• **What the task requires**
Filter the entries below, keeping only lines with "Sauvignon".

• **Material provided**
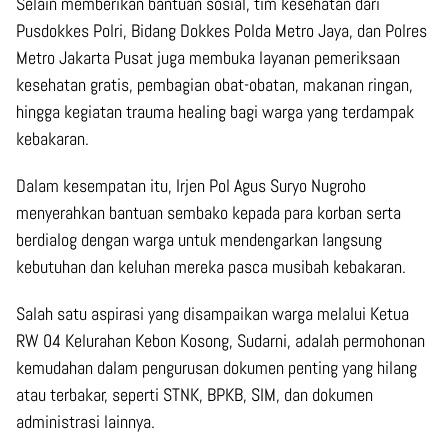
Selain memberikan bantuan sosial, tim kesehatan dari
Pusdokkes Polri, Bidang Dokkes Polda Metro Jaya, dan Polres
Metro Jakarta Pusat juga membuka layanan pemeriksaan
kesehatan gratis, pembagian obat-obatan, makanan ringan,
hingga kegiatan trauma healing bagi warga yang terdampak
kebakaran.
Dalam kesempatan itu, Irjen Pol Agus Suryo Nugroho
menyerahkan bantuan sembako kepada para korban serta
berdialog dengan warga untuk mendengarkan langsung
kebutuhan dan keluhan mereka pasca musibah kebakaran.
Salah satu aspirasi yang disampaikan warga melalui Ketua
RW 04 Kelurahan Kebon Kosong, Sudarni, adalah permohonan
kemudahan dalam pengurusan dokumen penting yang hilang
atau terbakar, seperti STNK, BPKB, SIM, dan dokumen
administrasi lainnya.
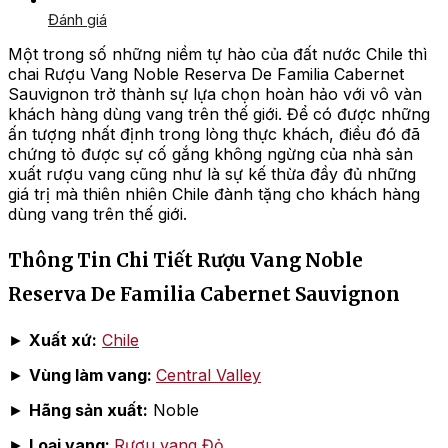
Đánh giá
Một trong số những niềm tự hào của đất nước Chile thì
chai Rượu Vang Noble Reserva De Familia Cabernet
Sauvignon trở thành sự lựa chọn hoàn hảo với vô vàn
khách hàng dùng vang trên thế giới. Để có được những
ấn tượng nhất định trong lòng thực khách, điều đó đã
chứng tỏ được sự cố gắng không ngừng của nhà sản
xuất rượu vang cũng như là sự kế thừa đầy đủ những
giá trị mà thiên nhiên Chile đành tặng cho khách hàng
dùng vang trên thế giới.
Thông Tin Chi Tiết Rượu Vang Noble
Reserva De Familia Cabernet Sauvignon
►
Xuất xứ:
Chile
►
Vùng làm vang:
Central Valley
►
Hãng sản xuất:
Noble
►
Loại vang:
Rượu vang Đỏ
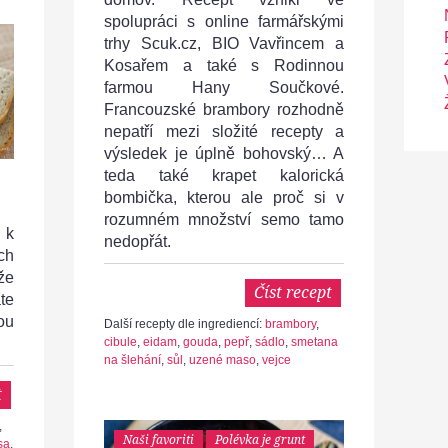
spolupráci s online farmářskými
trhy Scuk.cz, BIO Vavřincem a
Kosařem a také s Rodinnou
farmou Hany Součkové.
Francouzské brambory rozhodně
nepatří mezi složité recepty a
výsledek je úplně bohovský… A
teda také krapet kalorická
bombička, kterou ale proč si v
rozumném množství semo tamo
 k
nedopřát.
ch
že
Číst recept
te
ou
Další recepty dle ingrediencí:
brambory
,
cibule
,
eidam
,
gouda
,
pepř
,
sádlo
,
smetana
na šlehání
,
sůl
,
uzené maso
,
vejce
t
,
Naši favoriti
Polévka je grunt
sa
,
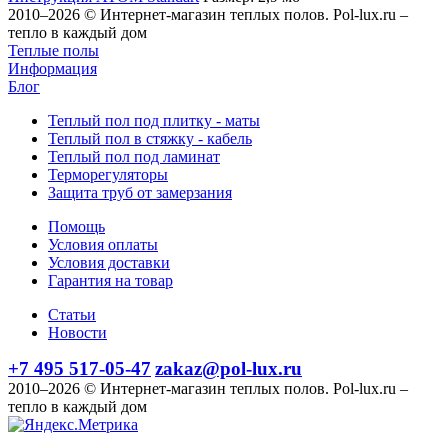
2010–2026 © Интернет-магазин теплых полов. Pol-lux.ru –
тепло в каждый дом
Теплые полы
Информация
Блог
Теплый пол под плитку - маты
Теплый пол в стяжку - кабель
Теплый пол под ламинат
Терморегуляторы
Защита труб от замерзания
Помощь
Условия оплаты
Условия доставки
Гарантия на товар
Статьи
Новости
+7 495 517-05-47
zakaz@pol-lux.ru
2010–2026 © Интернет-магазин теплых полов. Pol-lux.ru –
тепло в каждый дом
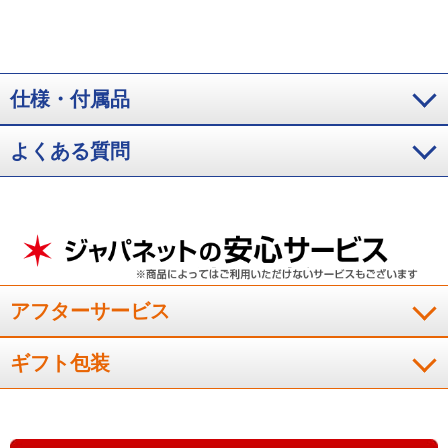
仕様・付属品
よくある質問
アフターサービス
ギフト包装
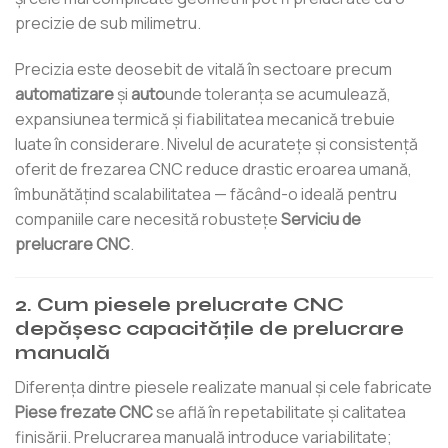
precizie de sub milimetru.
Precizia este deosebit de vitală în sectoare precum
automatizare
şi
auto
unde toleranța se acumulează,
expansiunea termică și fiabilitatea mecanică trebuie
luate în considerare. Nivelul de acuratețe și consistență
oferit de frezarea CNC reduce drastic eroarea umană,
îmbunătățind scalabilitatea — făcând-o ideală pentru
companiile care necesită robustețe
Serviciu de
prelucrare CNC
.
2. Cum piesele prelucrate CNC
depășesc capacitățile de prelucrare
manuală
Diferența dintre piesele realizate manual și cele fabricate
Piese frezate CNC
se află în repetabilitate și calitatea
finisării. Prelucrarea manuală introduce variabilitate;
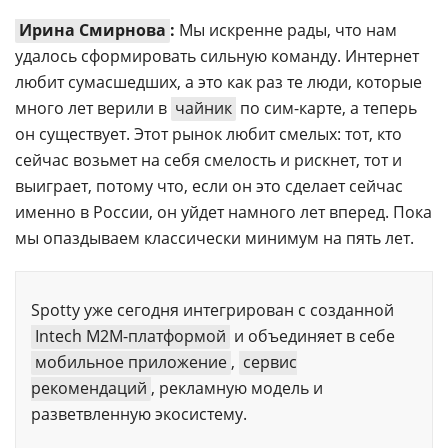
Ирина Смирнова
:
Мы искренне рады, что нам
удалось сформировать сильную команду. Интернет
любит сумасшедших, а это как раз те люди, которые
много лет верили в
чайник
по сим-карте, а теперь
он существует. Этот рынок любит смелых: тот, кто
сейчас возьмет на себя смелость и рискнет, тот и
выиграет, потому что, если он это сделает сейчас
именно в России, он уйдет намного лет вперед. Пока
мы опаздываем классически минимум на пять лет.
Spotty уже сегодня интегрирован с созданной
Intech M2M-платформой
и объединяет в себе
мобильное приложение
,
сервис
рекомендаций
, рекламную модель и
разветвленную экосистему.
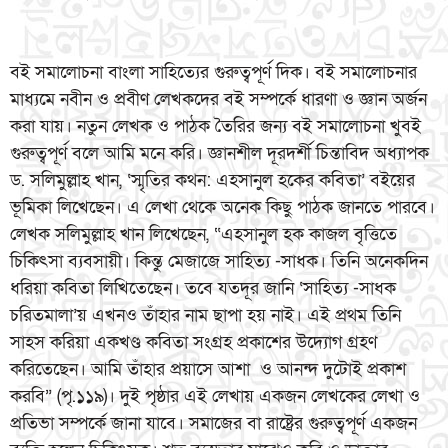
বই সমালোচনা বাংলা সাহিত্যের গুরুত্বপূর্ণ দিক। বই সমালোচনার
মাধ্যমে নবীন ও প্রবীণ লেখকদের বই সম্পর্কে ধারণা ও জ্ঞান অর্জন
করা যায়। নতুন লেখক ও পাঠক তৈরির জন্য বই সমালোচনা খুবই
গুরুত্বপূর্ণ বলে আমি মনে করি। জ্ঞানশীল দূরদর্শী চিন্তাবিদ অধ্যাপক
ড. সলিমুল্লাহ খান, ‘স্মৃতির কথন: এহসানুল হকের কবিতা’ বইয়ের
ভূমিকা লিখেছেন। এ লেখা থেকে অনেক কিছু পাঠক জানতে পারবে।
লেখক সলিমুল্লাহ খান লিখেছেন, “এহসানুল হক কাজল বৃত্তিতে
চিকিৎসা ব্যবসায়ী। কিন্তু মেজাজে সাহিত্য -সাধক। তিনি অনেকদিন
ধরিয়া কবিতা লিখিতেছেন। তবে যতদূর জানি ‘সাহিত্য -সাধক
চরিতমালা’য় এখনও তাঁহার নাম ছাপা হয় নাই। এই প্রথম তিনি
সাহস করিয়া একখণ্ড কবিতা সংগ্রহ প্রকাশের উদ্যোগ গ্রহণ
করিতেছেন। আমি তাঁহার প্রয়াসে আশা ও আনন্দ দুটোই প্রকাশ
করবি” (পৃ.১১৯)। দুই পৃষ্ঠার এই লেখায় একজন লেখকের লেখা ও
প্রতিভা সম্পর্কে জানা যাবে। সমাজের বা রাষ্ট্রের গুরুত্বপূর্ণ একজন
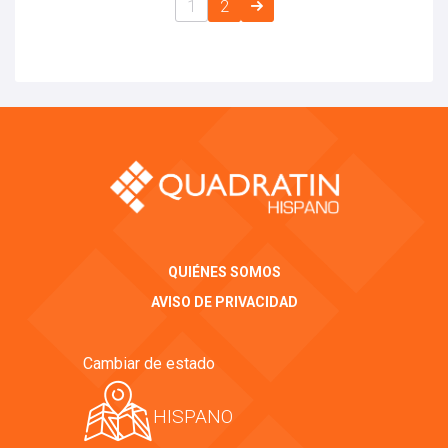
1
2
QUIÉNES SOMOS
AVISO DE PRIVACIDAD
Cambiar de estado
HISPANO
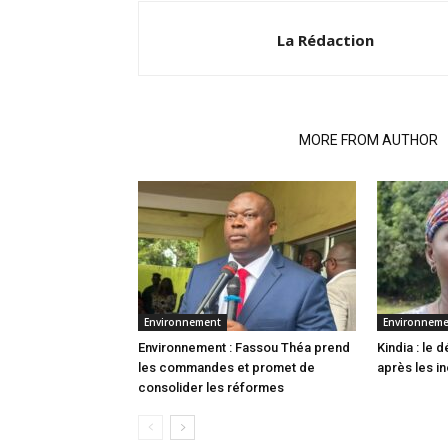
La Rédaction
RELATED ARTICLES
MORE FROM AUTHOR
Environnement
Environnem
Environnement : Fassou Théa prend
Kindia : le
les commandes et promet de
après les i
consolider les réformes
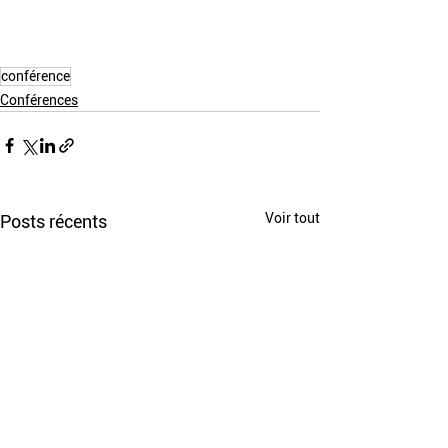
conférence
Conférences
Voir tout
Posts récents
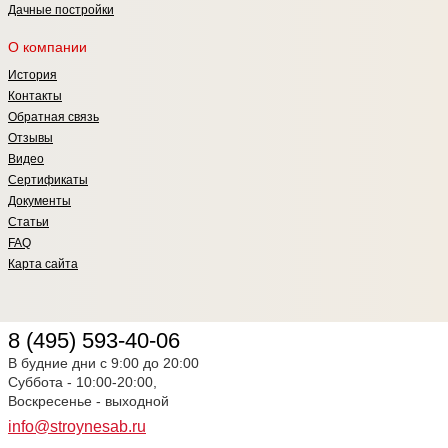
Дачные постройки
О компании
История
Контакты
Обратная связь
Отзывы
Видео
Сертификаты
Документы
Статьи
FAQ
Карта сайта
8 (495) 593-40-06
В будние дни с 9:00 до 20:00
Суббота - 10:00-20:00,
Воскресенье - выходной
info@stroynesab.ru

• **Solution for this problem**
Sauvignon trở thành sự lựa chọn hoàn hảo với vô vàn
Reserva De Familia Cabernet Sauvignon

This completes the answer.